[Collected data entries]
┄┄┄┄┄┄
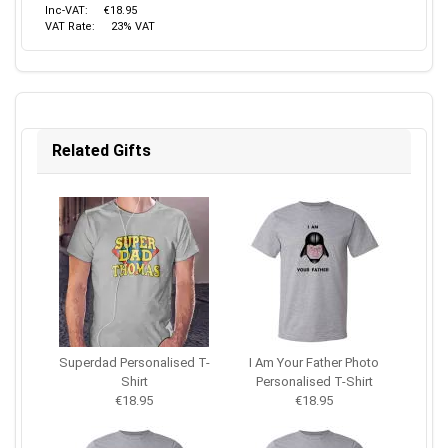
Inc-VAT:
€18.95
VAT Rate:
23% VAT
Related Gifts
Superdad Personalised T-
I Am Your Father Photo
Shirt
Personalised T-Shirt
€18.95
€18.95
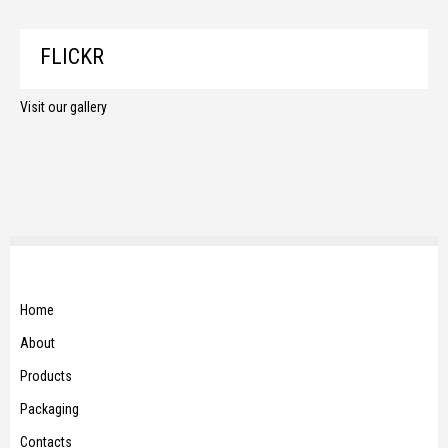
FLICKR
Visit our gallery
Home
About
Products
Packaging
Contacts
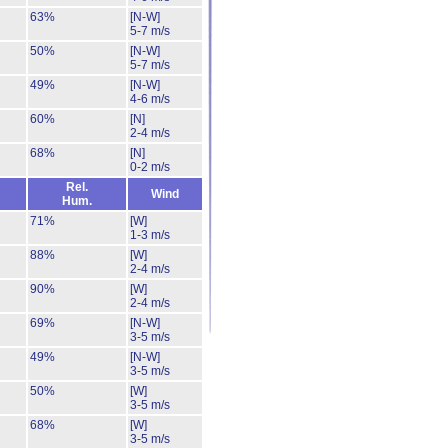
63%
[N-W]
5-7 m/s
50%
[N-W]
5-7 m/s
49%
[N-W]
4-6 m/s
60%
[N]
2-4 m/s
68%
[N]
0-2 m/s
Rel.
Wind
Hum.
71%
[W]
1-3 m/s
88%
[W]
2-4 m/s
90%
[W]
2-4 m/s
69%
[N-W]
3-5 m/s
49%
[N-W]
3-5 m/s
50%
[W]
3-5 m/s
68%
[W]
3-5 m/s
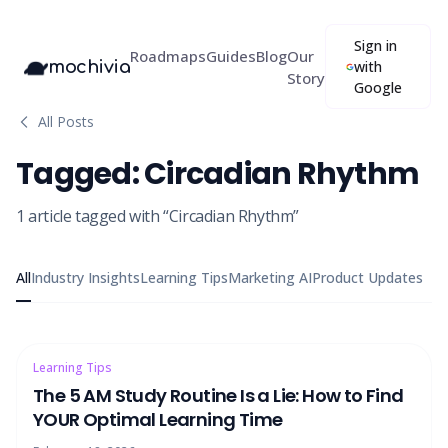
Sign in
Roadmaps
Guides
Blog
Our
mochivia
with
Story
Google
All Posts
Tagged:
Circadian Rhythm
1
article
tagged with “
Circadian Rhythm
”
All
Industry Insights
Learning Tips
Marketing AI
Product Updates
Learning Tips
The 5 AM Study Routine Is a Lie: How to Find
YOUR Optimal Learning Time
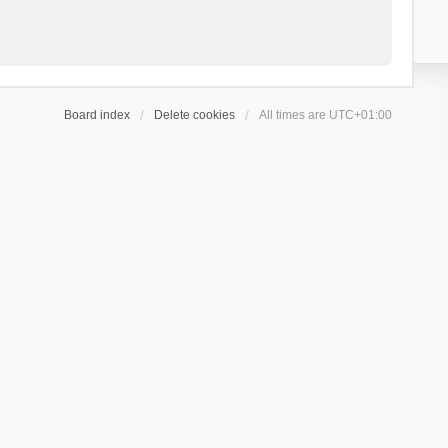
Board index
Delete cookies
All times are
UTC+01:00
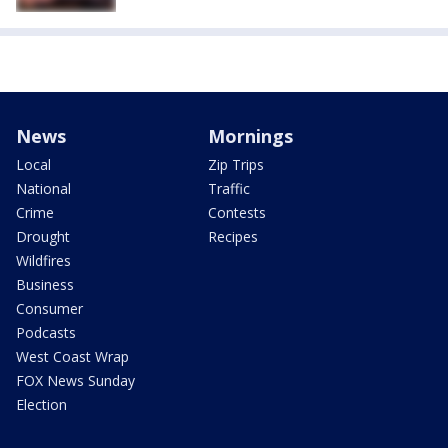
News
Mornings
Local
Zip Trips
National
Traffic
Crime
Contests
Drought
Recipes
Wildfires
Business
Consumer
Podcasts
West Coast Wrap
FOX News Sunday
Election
┄┄┄┄┄┄
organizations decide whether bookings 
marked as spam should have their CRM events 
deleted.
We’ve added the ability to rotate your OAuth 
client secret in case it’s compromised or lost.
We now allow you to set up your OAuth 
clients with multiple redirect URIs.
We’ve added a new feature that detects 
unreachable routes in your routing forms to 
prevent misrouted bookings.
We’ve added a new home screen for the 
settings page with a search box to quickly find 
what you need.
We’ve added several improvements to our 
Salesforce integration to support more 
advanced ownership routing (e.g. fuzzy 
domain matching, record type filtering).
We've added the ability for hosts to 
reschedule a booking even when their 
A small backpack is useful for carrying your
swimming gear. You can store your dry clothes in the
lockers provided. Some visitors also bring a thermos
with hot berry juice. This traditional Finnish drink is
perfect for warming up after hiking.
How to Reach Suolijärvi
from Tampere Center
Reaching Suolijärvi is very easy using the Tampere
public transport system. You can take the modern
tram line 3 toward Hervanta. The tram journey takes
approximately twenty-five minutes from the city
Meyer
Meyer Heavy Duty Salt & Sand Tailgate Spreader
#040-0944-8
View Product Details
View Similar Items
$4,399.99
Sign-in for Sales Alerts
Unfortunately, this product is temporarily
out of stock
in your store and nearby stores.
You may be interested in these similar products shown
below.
┄┄┄┄┄┄
__Job item__.
Count the lines in the records above that contain the string "Suolijärvi", matching case exactly. Reply with the number alone.

__Response__.
2